Bu yazıyı okuduğunuzda final gösterisini yapmış olan Savaş ve Barış Oyunları’nın birincisi.

 ‘Aynur Hanımın Bebeği’ savaş alanını yenilenme sürecinde bir apartman dairesine taşımıştı. Oğuz Arıcı’nın yönettiği, Murat Mahmutyazıcıoğlu’nun herhangi bir bedensel şiddete başvurmadan, sadece giderek sertleşen sözcüklerle anlattığı bu çift katmanlı savaş öyküsünde, ötekileştirmeden aşağılamaya, kadını hor görmekten şiddet göstermeye, toplumumuzun birçok açık yarasına tuz basıyordu. Derinlere doğru yol aldıkça kişisel bir cehenneme inişe dönüşen bu savaş oyununda Neslihan Arslan ve Canan Atalay harikalar yaratırken, Türkiye’de ilk kez sahneye çıkan Haydar Köyel, karakterini, yıllardır ikincikat’ta sahneye çıkan deneyimli bir oyuncuymuşçasına hiç yabancılık çekmeden, rahatlıkla yorumluyordu.

Geldik bu yazın ikinci oyununa…

‘İki Kardeş’ (konu: din-barış)

Romancı Melida Tüxünoğ-lu’nun ilk oyunu İki Kardeş, yıllardır görüşmeyen bir ağabeyle kız kardeşinin bir restoranda buluşmalarının öyküsü. Söz düellosuyla başlayan oyunda kız, eğitimine, İngilizce ile Almancayı kusursuz bilmesine karşın iş bulamadığından şikâyet etmekte, bunu yıllar önceki bir hatasına bağlayarak ağabeyini suçlamaktadır. Tartışma geliştikçe, izleyiciler, genç kadının asıl sorununun iş beğenmeme ya da bulamamanın çok daha derininde yattığını, “affettiği ama unutamadığı hata”nın ağabeyine olan güvenini paramparça ederek hayatını alt üst ettiğini anlamaya başlayacaktır. Gerçekçi bir savaş oyunu gibi başlayan oyun, restorandaki şarkıcı kızın ve garsonun olaylara katılmasıyla, gerçeküstü bir boyuta geçecek, öykü her şeyin mümkün olduğu fantastik bir karabasana dönüşecektir…

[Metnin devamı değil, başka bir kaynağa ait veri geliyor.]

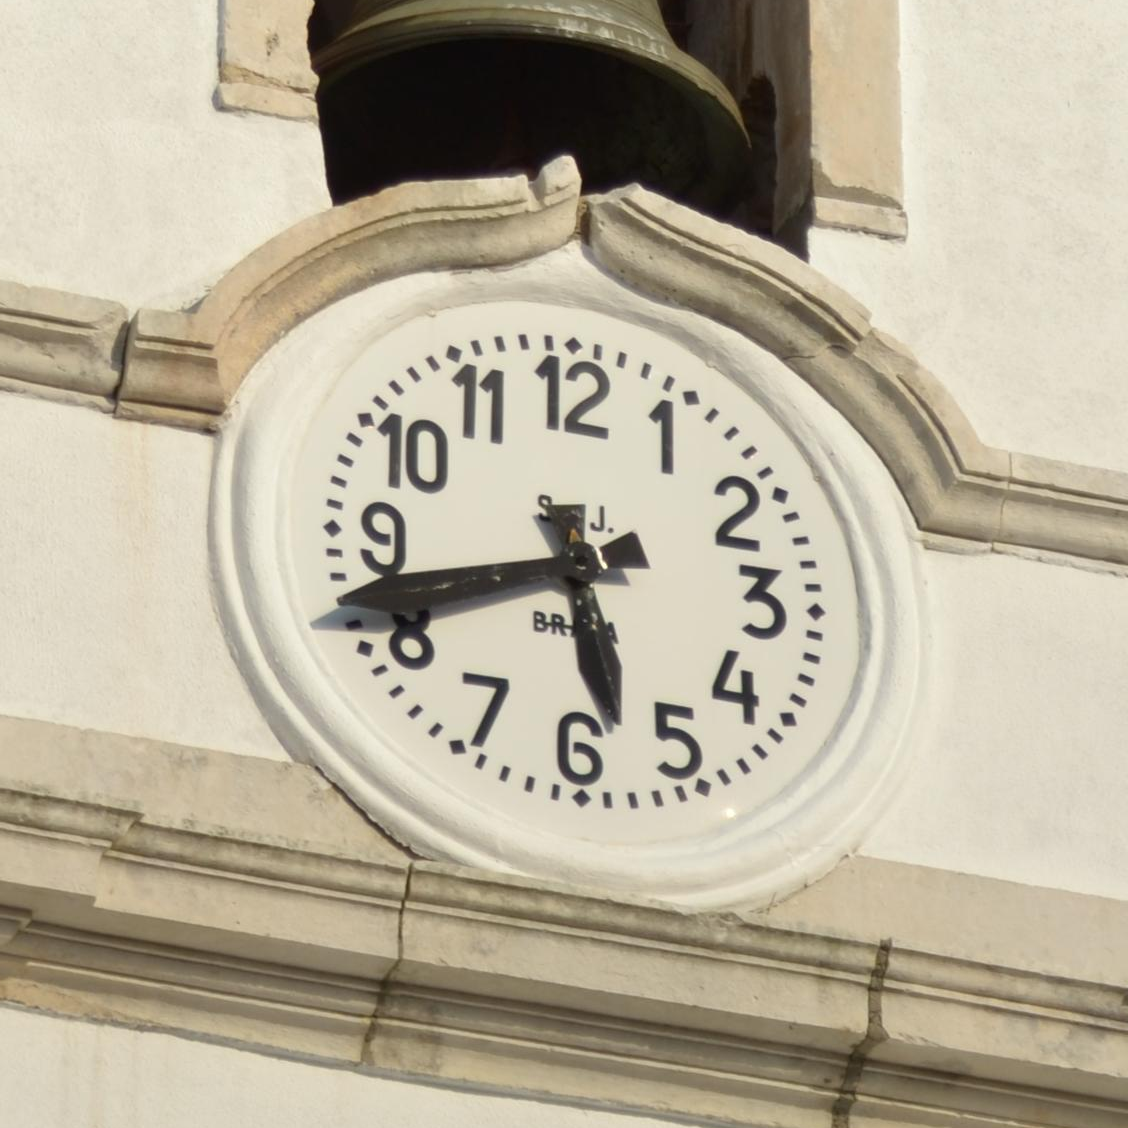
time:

Eyüp Emre Uçaray, Tüxünoğlu’nun ilginç metnini sahneye koyarken iki önemli noktaya parmak basmış. Birincisi, metindeki ‘A Streetcar Named Desire / İhtiras Tramvayı’ benzerliğinin üzerine giderek, Tennessee Williams’ın neredeyse 70 yıl önce Blanche DuBois’yı deliliğe sürükleyen sorunsalının günümüzdeki karşılığını zekice aramış ve tüm kontrollü ve ‘cool’ davranışlara rağmen benzer travmaların nasıl benzer yaralar açtığını başarıyla ortaya koymuş. İkinci başarısı ise, gerçek ile gerçeküstünü, reel ile fantastiği ustaca harmanlayarak, birinden diğerine hiç kopukluk olmadan kayarca geçişlerinde. Oyun boyunca süregelen savaştan finaldeki barışa da benzer ustalıkla geçiliyor.

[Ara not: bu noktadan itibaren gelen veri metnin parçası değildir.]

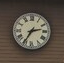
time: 2:35
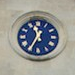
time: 11:34
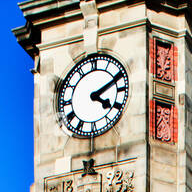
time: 4:10
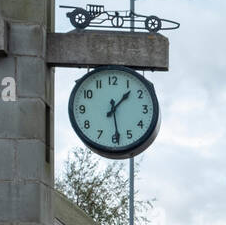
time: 1:28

Ağabey-kız kardeş ikilisinde Elit Çam ile Haki Biçici, son bir iki yıldır sahnede gördüğüm en uyumlu çift. Hem birbirlerini çok iyi tamamlıyorlar hem de aralarında, oyundaki negatif elektriği bile inandırıcı kılan müthiş bir pozitif elektrik var. Elit, geniş yorum yelpazesi olan, her rolün altından rahatlıkla kalkabilecek bir oyuncu. Kontrol altında tuttuğu gerilimi, adım adım başarıyla tırmandırıyor. Yıllardır tanıdığım, hak ettiği değerde rolleri nedense her zaman bulamadığını düşündüğüm Haki, gerçek yeteneğini ortaya çıkarma fırsatı verildiğinde nasıl harikalar yaratabildiğini gösteriyor.

Başlarda ikincil gibi görünen, restoranın güzel sesli şarkıcısında Aslı Menaz ve garsonda pırıl pırıl bir genç yetenek, Yezdan Kayacan, başarıyla kilit karakterlere dönüşen heyecan verici birer performans sergiliyorlar.                                  

Yarınlara kalacak sağlam bir metin ve çok iyi sahnelenmiş dört dörtlük bir tiyatro gösterisi, Sıcak İstanbul Ağustosunun olmazsa olmazlarından. Unutmayın, sadece ağustos ayı boyunca her çarşamba, perşembe, cuma ve cumartesi geceleri sahnelenecek. Kaçırırsanız yazık olur. Hepinize iyi seyirler.